DATA Start Marker

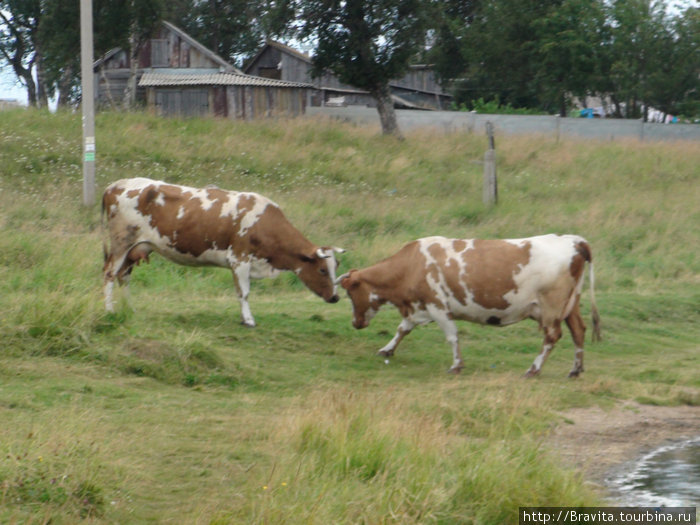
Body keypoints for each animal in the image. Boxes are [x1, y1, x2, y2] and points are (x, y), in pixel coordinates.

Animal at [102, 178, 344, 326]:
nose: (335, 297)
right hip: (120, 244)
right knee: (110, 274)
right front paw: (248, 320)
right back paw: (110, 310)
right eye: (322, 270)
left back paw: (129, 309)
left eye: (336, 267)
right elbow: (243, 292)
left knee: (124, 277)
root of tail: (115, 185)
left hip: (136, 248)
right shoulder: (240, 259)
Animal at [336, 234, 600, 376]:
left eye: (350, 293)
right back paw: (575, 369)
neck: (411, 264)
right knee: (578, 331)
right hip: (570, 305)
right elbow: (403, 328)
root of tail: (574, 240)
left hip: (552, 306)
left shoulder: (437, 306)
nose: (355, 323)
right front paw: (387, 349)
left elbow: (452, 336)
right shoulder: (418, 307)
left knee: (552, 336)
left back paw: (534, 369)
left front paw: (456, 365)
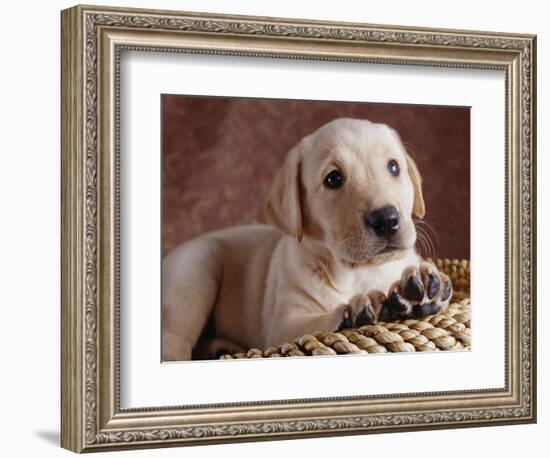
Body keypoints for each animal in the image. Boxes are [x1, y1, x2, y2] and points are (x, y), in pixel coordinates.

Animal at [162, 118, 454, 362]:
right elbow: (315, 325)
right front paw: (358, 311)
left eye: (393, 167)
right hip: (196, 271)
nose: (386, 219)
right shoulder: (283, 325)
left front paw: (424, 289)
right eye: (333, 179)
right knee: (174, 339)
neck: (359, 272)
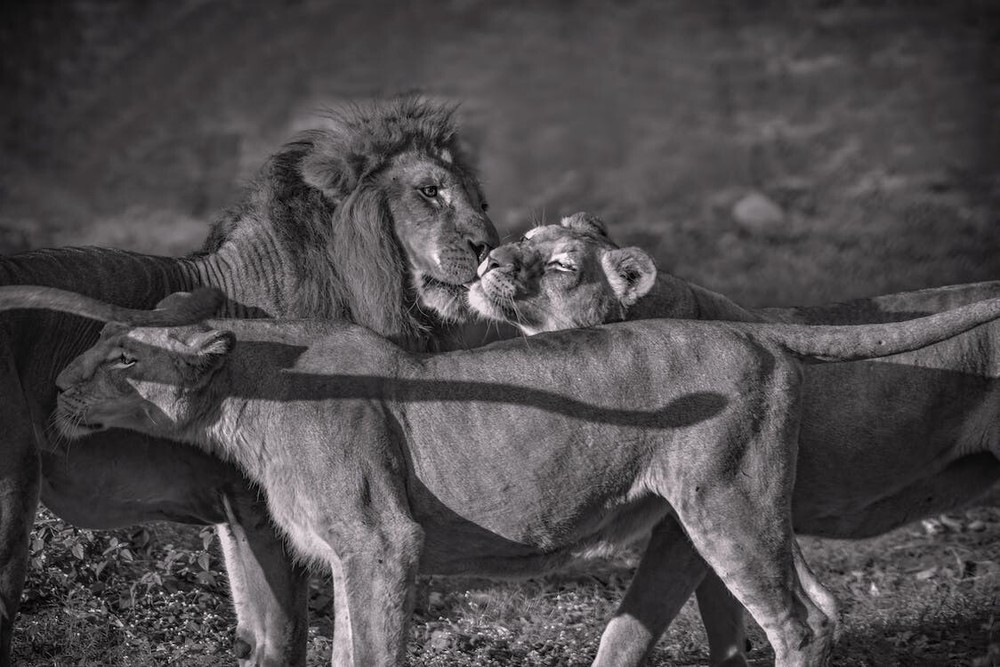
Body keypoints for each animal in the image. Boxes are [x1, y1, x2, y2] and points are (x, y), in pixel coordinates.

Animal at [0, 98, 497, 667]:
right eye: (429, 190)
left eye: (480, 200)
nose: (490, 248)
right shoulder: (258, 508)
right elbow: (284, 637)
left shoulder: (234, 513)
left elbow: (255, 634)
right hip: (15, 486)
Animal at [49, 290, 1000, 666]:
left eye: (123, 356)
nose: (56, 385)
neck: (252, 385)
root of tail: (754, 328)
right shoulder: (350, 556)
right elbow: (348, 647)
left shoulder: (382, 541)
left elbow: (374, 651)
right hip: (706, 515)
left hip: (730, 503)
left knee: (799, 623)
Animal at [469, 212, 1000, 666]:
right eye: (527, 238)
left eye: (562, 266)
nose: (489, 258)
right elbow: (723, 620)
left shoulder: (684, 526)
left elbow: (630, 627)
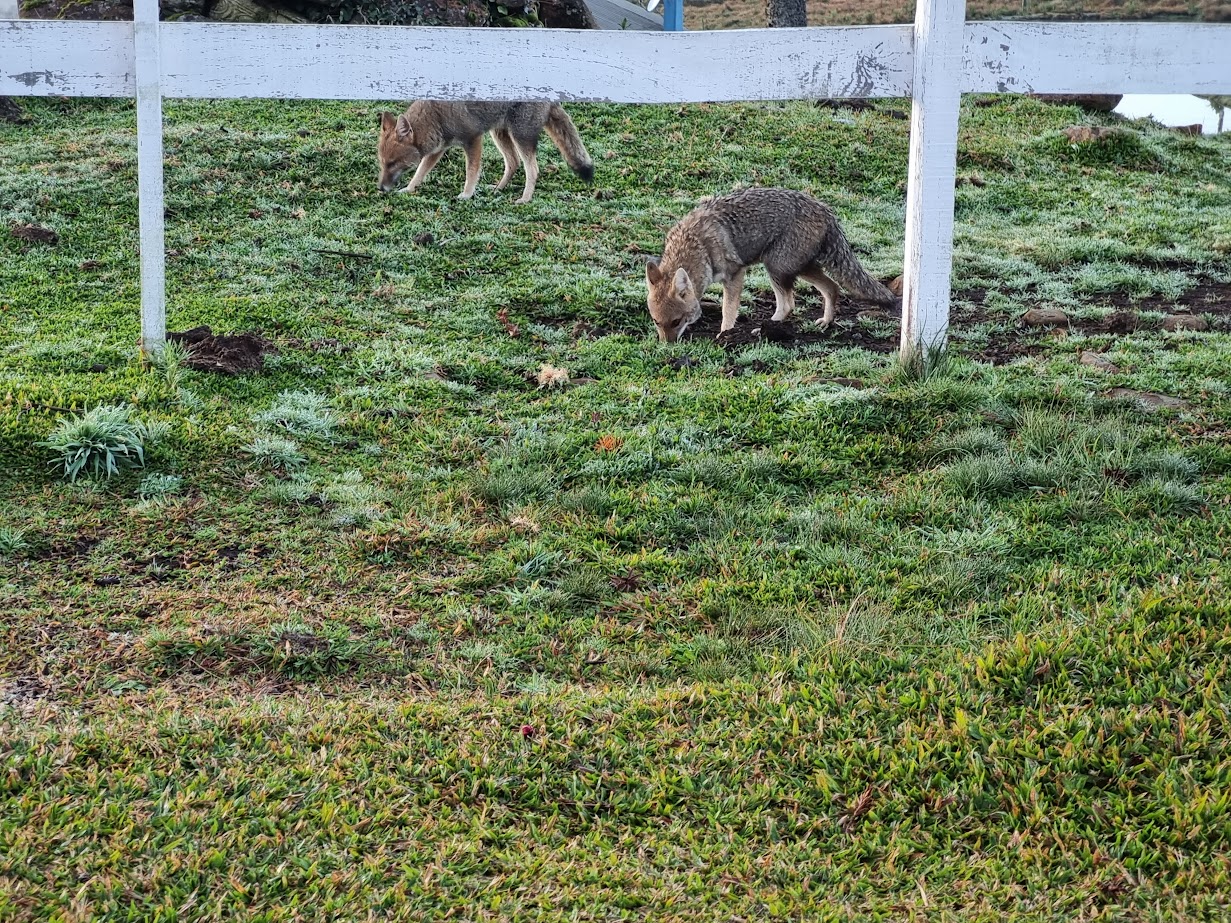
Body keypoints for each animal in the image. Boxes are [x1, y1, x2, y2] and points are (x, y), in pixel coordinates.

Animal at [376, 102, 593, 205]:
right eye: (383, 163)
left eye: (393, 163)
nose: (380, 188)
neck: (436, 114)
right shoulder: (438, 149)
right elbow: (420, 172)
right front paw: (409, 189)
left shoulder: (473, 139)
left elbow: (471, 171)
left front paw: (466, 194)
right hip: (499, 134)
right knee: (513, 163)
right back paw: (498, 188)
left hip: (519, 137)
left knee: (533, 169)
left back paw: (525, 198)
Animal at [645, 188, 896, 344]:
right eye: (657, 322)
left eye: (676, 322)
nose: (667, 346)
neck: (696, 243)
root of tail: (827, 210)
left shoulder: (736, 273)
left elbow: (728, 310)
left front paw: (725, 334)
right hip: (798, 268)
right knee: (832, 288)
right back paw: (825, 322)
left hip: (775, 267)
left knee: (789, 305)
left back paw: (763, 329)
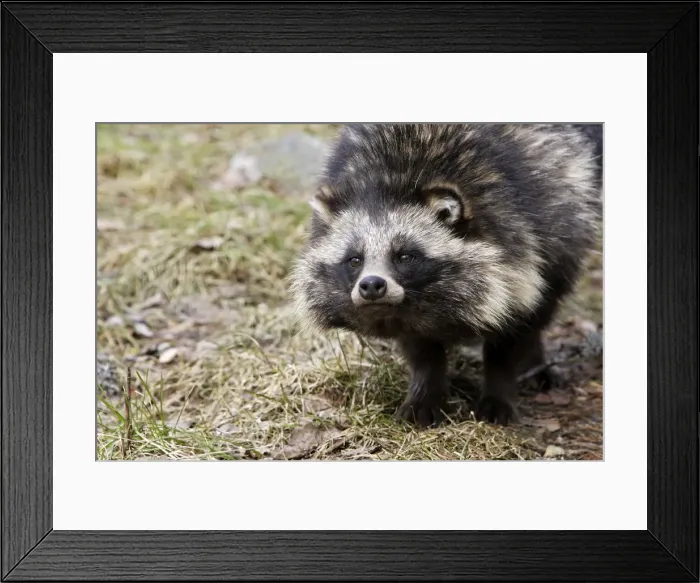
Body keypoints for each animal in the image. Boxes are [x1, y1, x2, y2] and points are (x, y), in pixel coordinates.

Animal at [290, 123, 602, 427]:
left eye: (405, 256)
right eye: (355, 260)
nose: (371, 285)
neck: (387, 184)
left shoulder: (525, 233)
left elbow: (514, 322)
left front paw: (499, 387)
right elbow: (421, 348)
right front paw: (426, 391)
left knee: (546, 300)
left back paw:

DATA End Marker

### [TASK TO COMPLETE]
Output the records above exactly, leaving out pictures.

### [WRITTEN REPLY]
Body keypoints for each animal in the image. Boxes are [x1, y1, x2, y2] and points are (x, y), in pixel coordinates.

Animal at [102, 178, 344, 326]:
nose: (335, 297)
right hip: (120, 244)
right knee: (110, 274)
right front paw: (248, 320)
right back paw: (110, 310)
right eye: (322, 270)
left back paw: (129, 309)
left eye: (336, 267)
right elbow: (243, 292)
left knee: (124, 277)
root of tail: (115, 185)
left hip: (136, 248)
right shoulder: (240, 259)
Animal at [336, 234, 600, 376]:
left eye: (350, 293)
right back paw: (575, 369)
neck: (411, 264)
right knee: (578, 331)
right hip: (570, 305)
right elbow: (403, 328)
root of tail: (574, 240)
left hip: (552, 306)
left shoulder: (437, 306)
nose: (355, 323)
right front paw: (387, 349)
left elbow: (452, 336)
right shoulder: (418, 307)
left knee: (552, 336)
left back paw: (534, 369)
left front paw: (456, 365)
Body keypoints for each animal in the image. Boxes are [x1, y1, x2, y2] and points are (x, y), in pixel coordinates.

Animal at [162, 118, 454, 362]:
right elbow: (315, 325)
right front paw: (358, 311)
left eye: (393, 167)
right hip: (196, 271)
nose: (386, 219)
right shoulder: (283, 325)
left front paw: (424, 289)
right eye: (333, 179)
right knee: (174, 339)
neck: (359, 272)
Body keypoints for each animal in the image. Boxes are [x1, y1, x2, y2] and points are (x, y), in pixel coordinates.

Animal at [0, 98, 497, 667]:
right eye: (429, 190)
left eye: (480, 200)
nose: (490, 248)
right shoulder: (258, 508)
right elbow: (284, 637)
left shoulder: (234, 513)
left elbow: (255, 634)
right hip: (15, 486)
Animal at [49, 290, 1000, 666]:
left eye: (123, 356)
nose: (56, 385)
neck: (252, 385)
root of tail: (754, 328)
right shoulder: (350, 556)
right elbow: (348, 647)
left shoulder: (382, 541)
left elbow: (374, 651)
right hip: (706, 515)
left hip: (730, 503)
left knee: (799, 623)
Animal at [469, 212, 1000, 666]:
right eye: (527, 238)
left eye: (562, 266)
nose: (489, 258)
right elbow: (723, 620)
left shoulder: (684, 526)
left elbow: (630, 627)
Body keypoints for each animal in the image. Boxes are [x1, y1, x2, y2] and points are (x, y), in pixel coordinates.

Animal at [376, 102, 593, 205]:
right eye: (383, 163)
left eye: (393, 163)
nose: (380, 188)
neck: (436, 114)
right shoulder: (438, 149)
right elbow: (420, 172)
right front paw: (409, 189)
left shoulder: (473, 139)
left elbow: (471, 171)
left front paw: (466, 194)
right hip: (499, 134)
right knee: (513, 163)
right back paw: (498, 188)
left hip: (519, 137)
left knee: (533, 169)
left back paw: (525, 198)
Animal at [645, 188, 896, 344]:
right eye: (657, 322)
left eye: (676, 322)
nose: (667, 346)
neck: (696, 243)
root of tail: (827, 210)
left shoulder: (736, 273)
left elbow: (728, 310)
left front paw: (725, 334)
right hip: (798, 268)
right knee: (832, 288)
right back paw: (825, 322)
left hip: (775, 267)
left knee: (789, 305)
left back paw: (763, 329)
Body keypoints for each animal in the image. Boxes are [x1, y1, x2, y2] and points are (x, y), in pixel coordinates.

Animal at [290, 123, 602, 427]:
left eye: (405, 256)
right eye: (355, 260)
nose: (371, 285)
neck: (387, 184)
left shoulder: (525, 233)
left elbow: (514, 322)
left front paw: (499, 387)
right elbow: (421, 348)
right front paw: (426, 391)
left knee: (546, 300)
left back paw:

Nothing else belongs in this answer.